By Dan Christensen, FloridaBulldog.org
After the small talk with Ukraine’s new president was done, President Trump got down to business. His first ask wasn’t about Joe Biden. It was about access to CrowdStrike’s server that he believed was in Ukraine.
CrowdStrike is the California-based cybersecurity firm hired by the Democratic National Committee in 2016 to investigate the hack of its emails. CrowdStrike connected those attacks to Russian intelligence services that infiltrated the DNC’s computers and delivered the stolen emails to WikiLeaks.
According to a transcript of the July 25 phone call released by the White House, here’s what Trump told Ukrainian President Volodymyr Zelensky one day after Special Counsel Robert Mueller testified before Congress about alleged Russian interference in U.S. elections:
“I would like you to do us a favor though because our country has been through a lot and Ukraine knows a lot about it. I would like you to find out what happened with this whole situation with Ukraine, they say Crowdstrike … I guess you have one of your wealthy people … The server, they say Ukraine has it. There are a lot of things that went on, the whole situation. I think you’re surrounding yourself with some of the same people. I would like to have the Attorney General call you or your people and I would like you to get to the bottom of it. As you saw yesterday, that whole nonsense ended with a very poor performance by a man named Robert Mueller, an incompetent performance, but they say a lot of it started with Ukraine. Whatever you can do, it’s very important that you do it if that’s possible.”
Why did Trump ask about CrowdStrike?
Trump and Stone
On May 10, defense lawyers for Trump’s longtime friend and political advisor Roger Stone filed a motion to compel the Justice Department to produce unredacted versions of CrowdStrike’s reports to the DNC.
Much of Stone’s legal defense was rooted in an effort to suppress all the evidence obtained in 18 search warrants, citing a conservative conspiracy theory that he argued invalidates the warrants. That theory contends the 44,053 stolen emails from the DNC, the Democratic Congressional Campaign Committee and John Podesta, the chairman of Hillary Clinton’s presidential campaign, were leaked by an insider, not hacked by Russians operating as “Guccifer 2.0”.
According to Stone, CrowdStrike’s handling of the Democrats’ computers undermined its investigation and conclusions and tainted the U.S. intelligence community’s assessment that Russia was behind the intrusion or that Russia delivered the stolen data to WikiLeaks.
The government later informed Stone’s lawyers, including Fort Lauderdale’s Robert Buschel, Bruce Rogow and Grant Smith, that it did not have an unredacted version of CrowdStrike’s report. At a July 16 hearing, Stone’s defense conceded that as a result, their motion was moot.
A week later, President Trump asked President Zelensky for the “favor” of access to CrowdStrike’s server, where an unredacted copy, if it exists, might be found.

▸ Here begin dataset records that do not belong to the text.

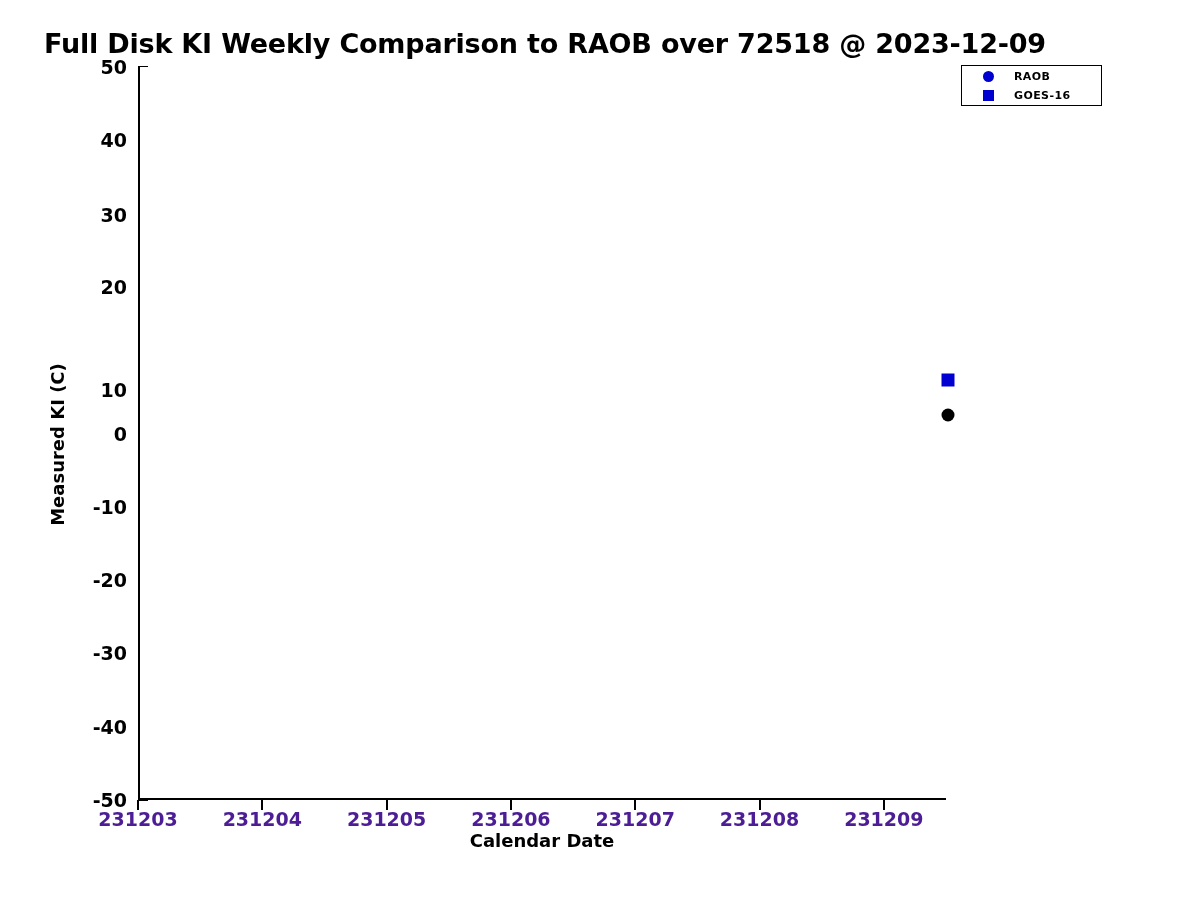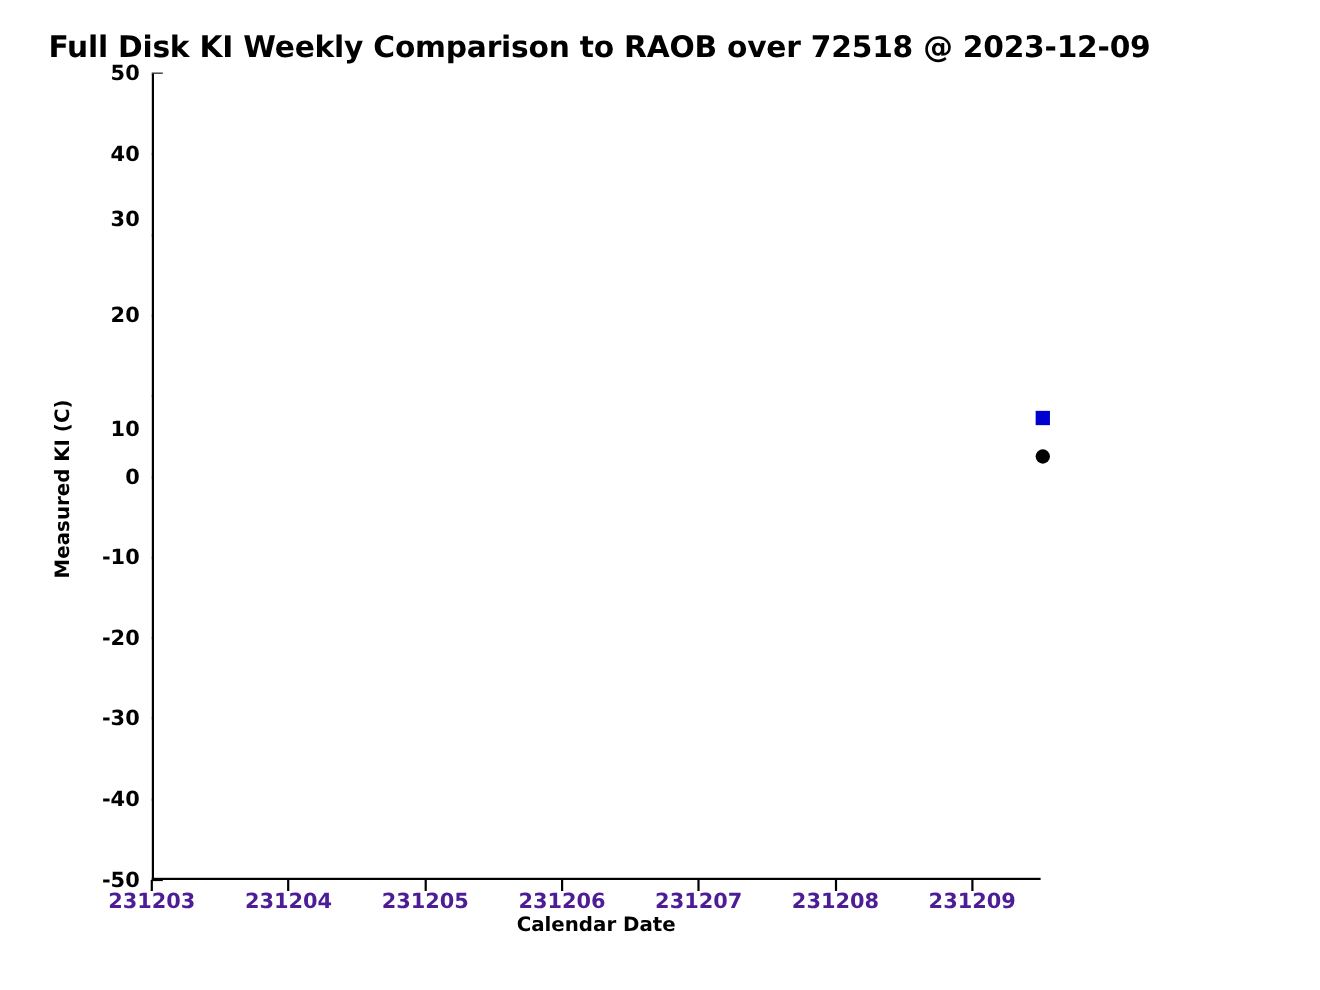--- a/index.html
+++ b/index.html
@@ -228,6 +228,20 @@
       </div>
   </div>
 
+  <div id="legend">
+      <div class="legend-row" style="top: 1px;">
+        <span class="legend-marker-box">
+          <span class="legend-swatch-circle" style="background: rgb(0, 0, 208);"></span>
+        </span>
+        <span class="legend-text">RAOB</span>
+      </div>
+      <div class="legend-row" style="top: 20px;">
+        <span class="legend-marker-box">
+          <span class="legend-swatch-square" style="background: rgb(0, 0, 208);"></span>
+        </span>
+        <span class="legend-text">GOES-16</span>
+      </div>
+    </div>
 
 </div>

Zelensky replied with vague assurances of friendship and cooperation. “Yes, it is very important for me and everything that you just mentioned earlier,” said Zelensky.
Stone, a Fort Lauderdale resident who served as a consultant to Trump’s campaign until August 2015, was indicted in January by a federal grand jury on charges of making false statements to Congress, obstructing a congressional proceeding and tampering with a witness in connection with that proceeding. More specifically, it is alleged that after WikiLeaks released the tens of thousands of stolen emails, Stone claimed both publicly and privately that he had been in contact with WikiLeaks, but later testified falsely before the House Permanent Select Committee on Intelligence and sought to interfere with the testimony of others.
Last week, U.S. District Judge Amy Berman Jackson in Washington, D.C. formally denied Stone’s motion to compel, as well as a companion motion seeking to suppress the search warrant evidence. The judge didn’t rule on the merits of Stone’s theory, but said he failed to show that FBI agents who provided affidavits to obtain the search warrants made statements that were “deliberately false or were made in reckless disregard for the truth.”
“Defendant must demonstrate that the issuing judge or magistrate was misled. Defendant has not come close to meeting this standard,” Jackson said.
The ruling, originally filed under seal, was made public this week.
The fact that Trump would pressure Zelensky for access to the CrowdStrike server is intriguing. If he did it to help Stone’s defense, it suggests Trump is worried that Stone will flip on him
Now that Judge Berman has rejected Stone’s CrowdStrike arguments, he might be right.